(TEXT EXCERPT begins)
I searched the right hashtags on Instagram, and the internal logic clicked smoothly into place. If I could not be thin, and I could not be pretty, there was still something I could be.
“You’re a bit overweight,” the surgeon who would perform my top surgery told me, though I was well within the BMI range required for the surgery. “I’d advise losing some weight before your surgery date.”
I lost ten pounds in four months – a dismal ghost of the more dramatic transformations I’d pulled off in the past. Still, the surgeon offered me a wan “congratulations” as he assessed me during my pre-surgical appointment. And when I woke up from the anesthesia, I had indeed been transformed.
*
Injecting testosterone cypionate every week for a few years and then suddenly stopping will not do wonders for one’s endocrine system. Between 2021 and 2024, I gained more weight than I ever had in my adult life. I felt biohacked to pieces.
Now, I was well and truly chubby. Now, a fellow transmasc declined an offer of one of my shirts because he’d be “swimming in it.”2 Now, friends and family were “concerned for my health.” I had transgressed, entered the realm of moral decadence. So, ok, I was not a man anymore – should I not perhaps get started again on becoming thin and pretty?
(TEXT EXCERPT ends)
(DATA EXCERPTS begins)
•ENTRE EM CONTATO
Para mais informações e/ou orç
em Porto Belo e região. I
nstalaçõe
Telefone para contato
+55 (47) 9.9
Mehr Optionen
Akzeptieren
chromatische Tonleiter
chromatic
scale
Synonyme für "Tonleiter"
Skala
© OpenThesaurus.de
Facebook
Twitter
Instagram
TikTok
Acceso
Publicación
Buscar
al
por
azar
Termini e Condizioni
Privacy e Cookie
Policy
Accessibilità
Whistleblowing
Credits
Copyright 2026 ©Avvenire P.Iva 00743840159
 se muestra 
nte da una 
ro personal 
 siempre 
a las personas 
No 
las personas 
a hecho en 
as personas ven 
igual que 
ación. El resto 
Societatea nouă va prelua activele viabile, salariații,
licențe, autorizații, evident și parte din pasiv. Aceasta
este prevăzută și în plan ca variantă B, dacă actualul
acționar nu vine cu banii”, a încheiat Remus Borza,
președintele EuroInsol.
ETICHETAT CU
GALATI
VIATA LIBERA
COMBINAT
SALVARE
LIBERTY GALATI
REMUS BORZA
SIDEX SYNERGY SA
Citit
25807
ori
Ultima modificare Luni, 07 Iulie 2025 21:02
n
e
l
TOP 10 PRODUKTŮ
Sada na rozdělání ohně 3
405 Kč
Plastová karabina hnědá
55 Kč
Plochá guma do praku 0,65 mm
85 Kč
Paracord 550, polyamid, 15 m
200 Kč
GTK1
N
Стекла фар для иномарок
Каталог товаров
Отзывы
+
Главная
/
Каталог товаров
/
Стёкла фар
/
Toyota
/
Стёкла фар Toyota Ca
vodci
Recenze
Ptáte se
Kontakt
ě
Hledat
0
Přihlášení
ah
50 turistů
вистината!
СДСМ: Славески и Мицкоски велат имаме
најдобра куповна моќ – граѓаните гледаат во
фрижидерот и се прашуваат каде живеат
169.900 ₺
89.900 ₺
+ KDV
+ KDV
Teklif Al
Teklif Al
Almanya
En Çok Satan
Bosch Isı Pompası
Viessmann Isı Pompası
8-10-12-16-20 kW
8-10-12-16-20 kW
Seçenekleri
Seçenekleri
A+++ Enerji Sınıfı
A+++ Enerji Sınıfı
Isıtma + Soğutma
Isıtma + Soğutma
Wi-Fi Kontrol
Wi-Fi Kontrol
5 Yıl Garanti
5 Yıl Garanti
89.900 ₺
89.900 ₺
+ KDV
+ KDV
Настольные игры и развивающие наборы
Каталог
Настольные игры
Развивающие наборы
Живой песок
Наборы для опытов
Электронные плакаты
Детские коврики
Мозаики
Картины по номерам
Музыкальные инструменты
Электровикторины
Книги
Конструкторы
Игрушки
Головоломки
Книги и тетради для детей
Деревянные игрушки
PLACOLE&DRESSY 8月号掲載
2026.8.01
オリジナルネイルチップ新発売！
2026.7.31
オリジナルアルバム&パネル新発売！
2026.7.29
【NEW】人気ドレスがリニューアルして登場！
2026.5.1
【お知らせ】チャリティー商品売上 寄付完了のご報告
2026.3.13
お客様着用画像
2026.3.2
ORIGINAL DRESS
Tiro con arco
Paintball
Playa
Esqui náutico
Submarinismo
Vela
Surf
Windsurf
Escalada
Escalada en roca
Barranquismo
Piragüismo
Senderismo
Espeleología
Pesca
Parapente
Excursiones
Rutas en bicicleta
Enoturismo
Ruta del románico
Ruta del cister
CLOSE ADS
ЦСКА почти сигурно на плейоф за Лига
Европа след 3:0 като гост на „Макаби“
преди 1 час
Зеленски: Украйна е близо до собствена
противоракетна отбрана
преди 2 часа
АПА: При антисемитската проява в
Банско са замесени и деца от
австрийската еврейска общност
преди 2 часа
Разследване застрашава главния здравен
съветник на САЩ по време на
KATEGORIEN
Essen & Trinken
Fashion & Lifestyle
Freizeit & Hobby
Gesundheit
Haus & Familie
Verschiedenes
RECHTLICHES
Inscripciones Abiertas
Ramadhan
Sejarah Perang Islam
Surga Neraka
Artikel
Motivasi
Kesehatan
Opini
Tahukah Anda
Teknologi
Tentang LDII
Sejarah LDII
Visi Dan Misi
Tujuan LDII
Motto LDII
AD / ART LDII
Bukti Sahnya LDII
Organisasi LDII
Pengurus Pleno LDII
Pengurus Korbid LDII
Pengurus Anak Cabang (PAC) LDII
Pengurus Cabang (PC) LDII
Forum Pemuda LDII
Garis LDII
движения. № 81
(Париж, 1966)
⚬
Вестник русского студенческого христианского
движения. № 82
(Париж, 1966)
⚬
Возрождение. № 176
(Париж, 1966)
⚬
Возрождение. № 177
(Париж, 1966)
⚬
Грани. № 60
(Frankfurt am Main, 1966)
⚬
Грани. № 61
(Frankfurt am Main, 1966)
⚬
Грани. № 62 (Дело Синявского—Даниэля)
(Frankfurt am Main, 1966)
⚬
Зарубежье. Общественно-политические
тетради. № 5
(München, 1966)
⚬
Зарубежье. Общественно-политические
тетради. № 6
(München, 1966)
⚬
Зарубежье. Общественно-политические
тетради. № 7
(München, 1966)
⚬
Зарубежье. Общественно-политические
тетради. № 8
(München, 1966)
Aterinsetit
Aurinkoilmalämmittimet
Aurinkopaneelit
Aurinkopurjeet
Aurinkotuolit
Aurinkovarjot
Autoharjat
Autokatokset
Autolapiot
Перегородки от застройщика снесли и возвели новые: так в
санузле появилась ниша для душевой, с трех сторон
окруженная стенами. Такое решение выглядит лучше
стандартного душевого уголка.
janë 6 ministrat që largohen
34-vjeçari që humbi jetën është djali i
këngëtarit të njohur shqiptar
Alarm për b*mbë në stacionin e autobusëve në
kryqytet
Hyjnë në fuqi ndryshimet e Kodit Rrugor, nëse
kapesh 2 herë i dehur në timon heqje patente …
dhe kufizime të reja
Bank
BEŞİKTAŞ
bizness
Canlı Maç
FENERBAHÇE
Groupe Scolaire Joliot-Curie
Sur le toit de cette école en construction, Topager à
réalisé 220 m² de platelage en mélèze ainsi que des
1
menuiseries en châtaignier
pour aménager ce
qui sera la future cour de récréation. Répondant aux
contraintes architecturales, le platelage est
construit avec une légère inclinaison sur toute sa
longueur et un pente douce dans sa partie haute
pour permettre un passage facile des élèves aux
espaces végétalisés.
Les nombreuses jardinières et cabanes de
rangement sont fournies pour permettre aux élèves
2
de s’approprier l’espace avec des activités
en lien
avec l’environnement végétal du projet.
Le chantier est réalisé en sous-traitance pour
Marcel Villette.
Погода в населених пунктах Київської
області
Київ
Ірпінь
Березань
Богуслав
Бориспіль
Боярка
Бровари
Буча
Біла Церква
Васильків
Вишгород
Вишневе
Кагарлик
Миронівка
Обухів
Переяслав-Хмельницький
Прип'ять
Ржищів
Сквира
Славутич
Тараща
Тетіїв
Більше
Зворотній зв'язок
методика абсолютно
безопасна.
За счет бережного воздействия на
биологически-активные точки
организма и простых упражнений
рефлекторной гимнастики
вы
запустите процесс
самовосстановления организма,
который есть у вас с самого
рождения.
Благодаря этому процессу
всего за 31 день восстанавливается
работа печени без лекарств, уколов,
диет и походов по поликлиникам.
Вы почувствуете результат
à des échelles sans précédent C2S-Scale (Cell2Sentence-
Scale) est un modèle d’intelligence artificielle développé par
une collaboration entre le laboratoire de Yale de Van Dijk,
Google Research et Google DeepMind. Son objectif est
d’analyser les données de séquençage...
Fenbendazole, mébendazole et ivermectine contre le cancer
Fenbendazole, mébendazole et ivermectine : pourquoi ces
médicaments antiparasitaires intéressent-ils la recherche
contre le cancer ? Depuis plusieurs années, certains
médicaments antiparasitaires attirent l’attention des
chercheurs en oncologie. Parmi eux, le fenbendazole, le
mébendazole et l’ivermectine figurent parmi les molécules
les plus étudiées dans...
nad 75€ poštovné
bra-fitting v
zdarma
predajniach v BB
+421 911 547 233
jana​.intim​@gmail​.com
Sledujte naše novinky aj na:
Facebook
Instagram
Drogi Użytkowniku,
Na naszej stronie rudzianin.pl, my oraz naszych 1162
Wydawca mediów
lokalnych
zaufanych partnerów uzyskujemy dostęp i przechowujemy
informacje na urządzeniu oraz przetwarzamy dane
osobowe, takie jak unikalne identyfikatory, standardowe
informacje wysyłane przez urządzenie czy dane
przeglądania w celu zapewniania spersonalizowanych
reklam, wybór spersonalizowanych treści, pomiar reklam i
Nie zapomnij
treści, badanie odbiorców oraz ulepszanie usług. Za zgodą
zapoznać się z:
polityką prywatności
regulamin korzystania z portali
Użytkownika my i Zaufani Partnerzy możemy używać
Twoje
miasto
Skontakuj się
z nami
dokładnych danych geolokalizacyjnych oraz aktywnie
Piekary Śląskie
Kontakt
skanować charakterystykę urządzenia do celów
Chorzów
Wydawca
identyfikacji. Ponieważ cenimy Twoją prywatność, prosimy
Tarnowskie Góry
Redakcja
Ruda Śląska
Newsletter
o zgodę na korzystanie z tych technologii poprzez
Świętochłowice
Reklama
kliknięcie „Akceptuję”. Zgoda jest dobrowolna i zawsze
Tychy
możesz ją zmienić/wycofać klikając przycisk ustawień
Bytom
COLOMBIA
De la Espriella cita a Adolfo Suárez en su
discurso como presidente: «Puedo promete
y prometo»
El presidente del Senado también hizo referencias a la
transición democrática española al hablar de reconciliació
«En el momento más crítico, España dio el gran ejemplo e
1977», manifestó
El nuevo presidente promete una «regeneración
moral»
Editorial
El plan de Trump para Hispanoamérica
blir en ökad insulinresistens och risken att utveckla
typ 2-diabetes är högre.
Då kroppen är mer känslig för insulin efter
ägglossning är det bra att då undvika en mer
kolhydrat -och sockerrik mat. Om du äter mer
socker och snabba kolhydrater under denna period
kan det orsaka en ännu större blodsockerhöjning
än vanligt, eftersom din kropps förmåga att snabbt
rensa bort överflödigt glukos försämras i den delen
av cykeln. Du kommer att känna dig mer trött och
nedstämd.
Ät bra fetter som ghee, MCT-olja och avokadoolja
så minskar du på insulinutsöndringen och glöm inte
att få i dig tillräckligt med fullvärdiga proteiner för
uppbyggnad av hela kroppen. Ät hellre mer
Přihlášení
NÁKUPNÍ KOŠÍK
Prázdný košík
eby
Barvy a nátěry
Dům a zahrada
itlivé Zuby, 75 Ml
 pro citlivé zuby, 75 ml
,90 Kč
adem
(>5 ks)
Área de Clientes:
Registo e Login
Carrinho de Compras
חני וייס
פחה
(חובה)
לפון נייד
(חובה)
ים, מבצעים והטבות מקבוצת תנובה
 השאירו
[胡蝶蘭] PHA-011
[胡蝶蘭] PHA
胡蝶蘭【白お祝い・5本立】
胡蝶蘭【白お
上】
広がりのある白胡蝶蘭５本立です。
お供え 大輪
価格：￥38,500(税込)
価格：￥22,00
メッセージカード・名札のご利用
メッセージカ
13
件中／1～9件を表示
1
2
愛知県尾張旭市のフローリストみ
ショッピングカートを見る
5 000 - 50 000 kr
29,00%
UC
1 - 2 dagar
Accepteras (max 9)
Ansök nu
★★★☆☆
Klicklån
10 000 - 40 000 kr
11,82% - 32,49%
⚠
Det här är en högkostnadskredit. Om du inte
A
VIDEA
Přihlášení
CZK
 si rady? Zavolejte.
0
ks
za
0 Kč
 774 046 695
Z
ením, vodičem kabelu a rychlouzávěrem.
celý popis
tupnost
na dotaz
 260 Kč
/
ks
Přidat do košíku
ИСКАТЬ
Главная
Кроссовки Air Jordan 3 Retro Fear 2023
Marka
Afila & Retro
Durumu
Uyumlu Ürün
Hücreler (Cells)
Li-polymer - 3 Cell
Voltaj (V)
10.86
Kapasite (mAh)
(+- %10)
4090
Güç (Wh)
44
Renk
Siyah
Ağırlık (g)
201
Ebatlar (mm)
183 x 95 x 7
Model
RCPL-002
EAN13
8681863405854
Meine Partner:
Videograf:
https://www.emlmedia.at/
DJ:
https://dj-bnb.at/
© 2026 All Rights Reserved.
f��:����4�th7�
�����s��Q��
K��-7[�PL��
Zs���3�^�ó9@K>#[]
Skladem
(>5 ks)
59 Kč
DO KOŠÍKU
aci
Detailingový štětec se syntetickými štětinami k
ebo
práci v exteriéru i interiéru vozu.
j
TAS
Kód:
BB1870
(DATA EXCERPTS ends)
Extend the essay on body weight and gender transition, starting after its final sentence. The items have no connection to the essay on body weight and gender transition.

TASK OUTPUT →
If you had told twenty-five-year-old me that, in a little over a decade, something called Ozempic would exist, my response would have been, “What do I have to do to take it now?” That girl – actually quite thin from where I’m currently standing, but of course not thin enough – would have looked on in horror at thirty-six-year-old me, a fat-bellied woman in a shift dress and loose-fitting kimono who researches and writes about weight-loss trends without ever engaging in them.
I felt biohacked to pieces.
A transhumanist, according to San Francisco tech and culture reporter Jasmine Sun, is “someone who believes in using technology to augment human abilities.” Reading Sun on the self-optimizers at the center of Silicon Valley’s gray market peptide scene made me think about human innovation and ingenuity, advancements brought about by scientific research, the many ways my life has been positively impacted by imagining possibilities for myself and others beyond what we’ve been assigned.
It also makes me think about how facticity – what I sometimes call “givenness” – has a way of announcing itself. The Ozempic will eventually hollow out your cheeks. The facelift will eventually collapse. The X chromosome cannot be willed into a Y. The scale will not stay at 117.
Something, somehow will have to give. The Church of Horny Biohacked Futurity regularly excommunicates its most ardent believers. And when you’re inevitably excommunicated, you can either choose to treat the problem by getting hot again, shelling out and pledging and perspiring and praying it’ll be for good this time. Or you can stop treating it altogether.
The irony, reader? I’m actually entering the new year a Brand-New Me. A heretic who finally doesn’t give a shit.
Both of these, along with “gender dysphoria,” are diagnoses I no longer seek treatment for, nor particularly identify with. (I had to go to great lengths to talk my therapist into furnishing me with a gender dysphoria diagnosis in the first place; I was keen to optimize, doubted her expertise.)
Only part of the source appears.